Tatsächlich bringt es jede Menge Vorteile, wenn du Slow Running in deinen Trainingsplan einbaust, egal wie lange du schon trainierst. Viele glauben, nur wer schnell läuft, wird auch schneller, aber – auch wenn es vielleicht widersprüchlich klingt – Slow Running kann tatsächlich helfen, die Geschwindigkeit zu verbessern und Kraft aufzubauen.

Ständige Vollgas zu geben kann deinen Fortschritt ausbremsen und führt oft dazu, dass du schneller ermüdest, vor allem wenn du regelmäßig drei Mal oder öfter pro Woche trainierst. Dabei verbrauchst du jede Menge Energie, und die High-Impact-Läufe fordern deinen Körper und deine Muskeln richtig. So wird es schwerer, dein volles Potenzial beim Laufen auszuschöpfen.

Zwischen den schnellen Einheiten mal einen Gang runterzuschalten unterstützt deine Regeneration, senkt das Verletzungsrisiko und sorgt dafür, dass du deine Kraft behältst – besonders in der Vorbereitung auf große Rennen Genau deshalb sind Shake-out-Läufe vor Wettkämpfen so beliebt: Sie fördern deine Durchblutung, lockern die Muskeln und helfen dir, fit und ausgeruht an den Start zu gehen – ob Marathon oder Halbmarathon.

Denk an die 80/20-Laufregel: Halte 80 % deines Trainings locker und entspannt, nur 20 % richtig intensiv.

Langsam zu laufen gibt dir auch die Zeit, dich voll auf deinen Lauf zu konzentrieren. Du kannst in Ruhe an deiner Atmung und Lauftechnik feilen und wirst so Schritt für Schritt zum besseren Läufer.

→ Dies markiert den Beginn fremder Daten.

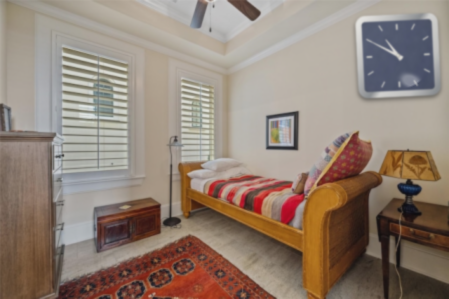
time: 10:50
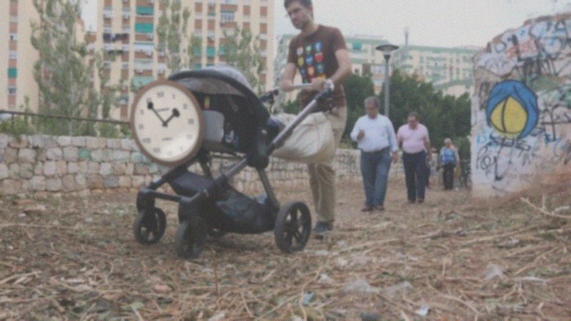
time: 1:54
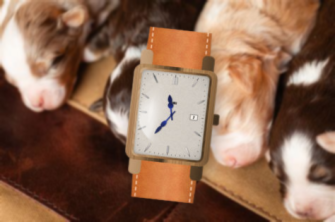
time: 11:36
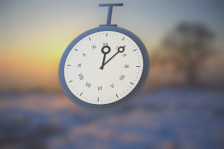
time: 12:07
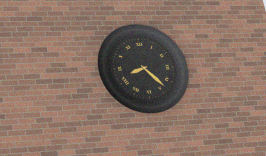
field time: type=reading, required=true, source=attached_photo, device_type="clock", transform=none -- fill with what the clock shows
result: 8:23
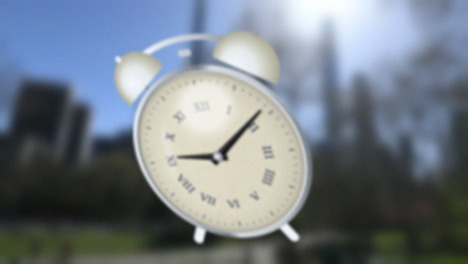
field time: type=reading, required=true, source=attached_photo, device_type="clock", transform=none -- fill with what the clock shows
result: 9:09
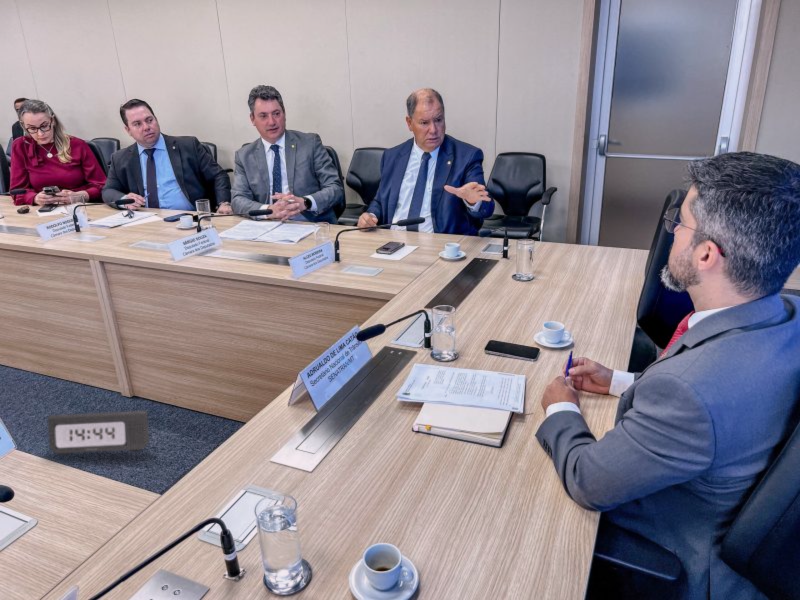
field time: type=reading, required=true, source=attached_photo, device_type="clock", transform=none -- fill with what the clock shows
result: 14:44
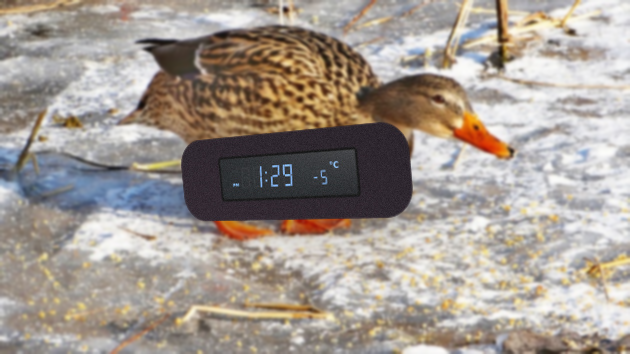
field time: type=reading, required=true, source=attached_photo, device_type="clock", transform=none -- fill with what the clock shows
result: 1:29
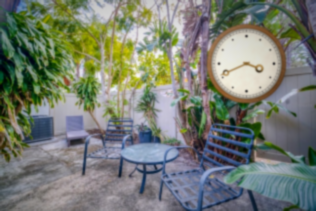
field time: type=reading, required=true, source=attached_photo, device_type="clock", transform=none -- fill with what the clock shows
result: 3:41
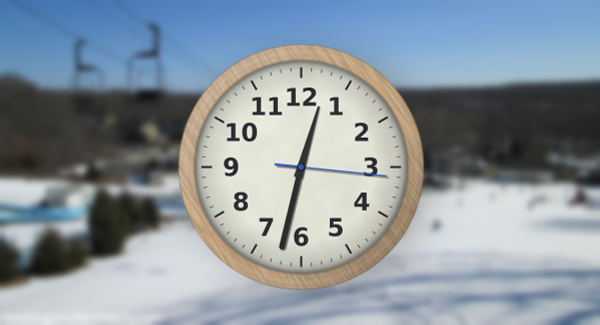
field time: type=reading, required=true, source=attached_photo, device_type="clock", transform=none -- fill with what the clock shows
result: 12:32:16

Was ist die Run-Walk-Methode?

Run-Walk ist eine weitere „Slow Running“-Technik, die wirklich gut funktioniert. Statt dein gesamtes Lauftraining in schnellem Tempo durchzuziehen, kannst du deine Laufeinheiten mit kurzen Gehphasen auflockern und dadurch von vielen Vorteilen profitieren. Mit dem Run-Walk-Training bleibst du länger in Bewegung, ohne plötzlich anzuhalten, was dir besonders beim Wettkampftraining hilft. Probier doch mal, zwischen deinen Laufintervallen jeweils 30 Sekunden Gehzeit einzubauen. So werden deine Übergänge geschmeidiger, du bleibst voller Energie und kannst noch mehr aus deinen Laufintervallen herausholen. Die Run-Walk-Methode ist perfekt, um mehr Kraft aufzubauen und dich optimal auf dein nächstes Rennen vorzubereiten.

Welche Schuhe brauche ich fürs Slow Running?

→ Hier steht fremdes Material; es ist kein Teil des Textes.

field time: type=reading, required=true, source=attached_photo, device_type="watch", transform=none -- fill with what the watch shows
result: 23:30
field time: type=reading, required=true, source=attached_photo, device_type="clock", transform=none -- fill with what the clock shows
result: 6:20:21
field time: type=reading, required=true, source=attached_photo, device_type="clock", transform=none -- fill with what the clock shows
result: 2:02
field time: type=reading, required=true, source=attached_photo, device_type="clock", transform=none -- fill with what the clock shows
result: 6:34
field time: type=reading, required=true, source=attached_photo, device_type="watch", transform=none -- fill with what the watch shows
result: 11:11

Beim Slow Running oder Run-Walks zählen vor allem Dämpfung, Komfort und Stabilität. Ein zuverlässiger Schuh für jeden Tag, wie der Glycerin Max oder die Modelle aus unserer Ghost-Serie, ist hier genau die richtige Wahl.

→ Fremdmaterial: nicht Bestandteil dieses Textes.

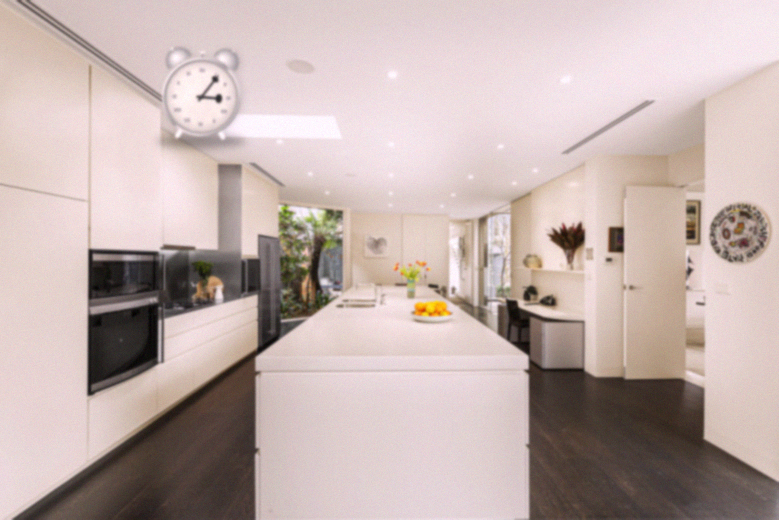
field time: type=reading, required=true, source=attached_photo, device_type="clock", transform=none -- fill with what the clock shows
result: 3:06
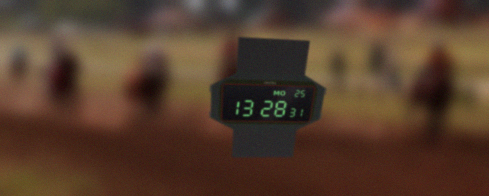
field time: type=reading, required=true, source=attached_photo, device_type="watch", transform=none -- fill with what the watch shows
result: 13:28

Teste unseren Shoefinder , um zu sehen, welche Laufschuhe zu dir passen.

Beim Laufen kommt es nicht nur darauf an, alles zu geben. Es ist genauso wichtig, zu wissen, wann du entspannt laufen und Kraft sammeln solltest. So bleibst du nicht nur gesund, sondern genießt deine Läufe auch viel mehr. Wenn du also das nächste Mal deinen Trainingsplan zusammenstellst, achte darauf, einige langsame Läufe einzubauen.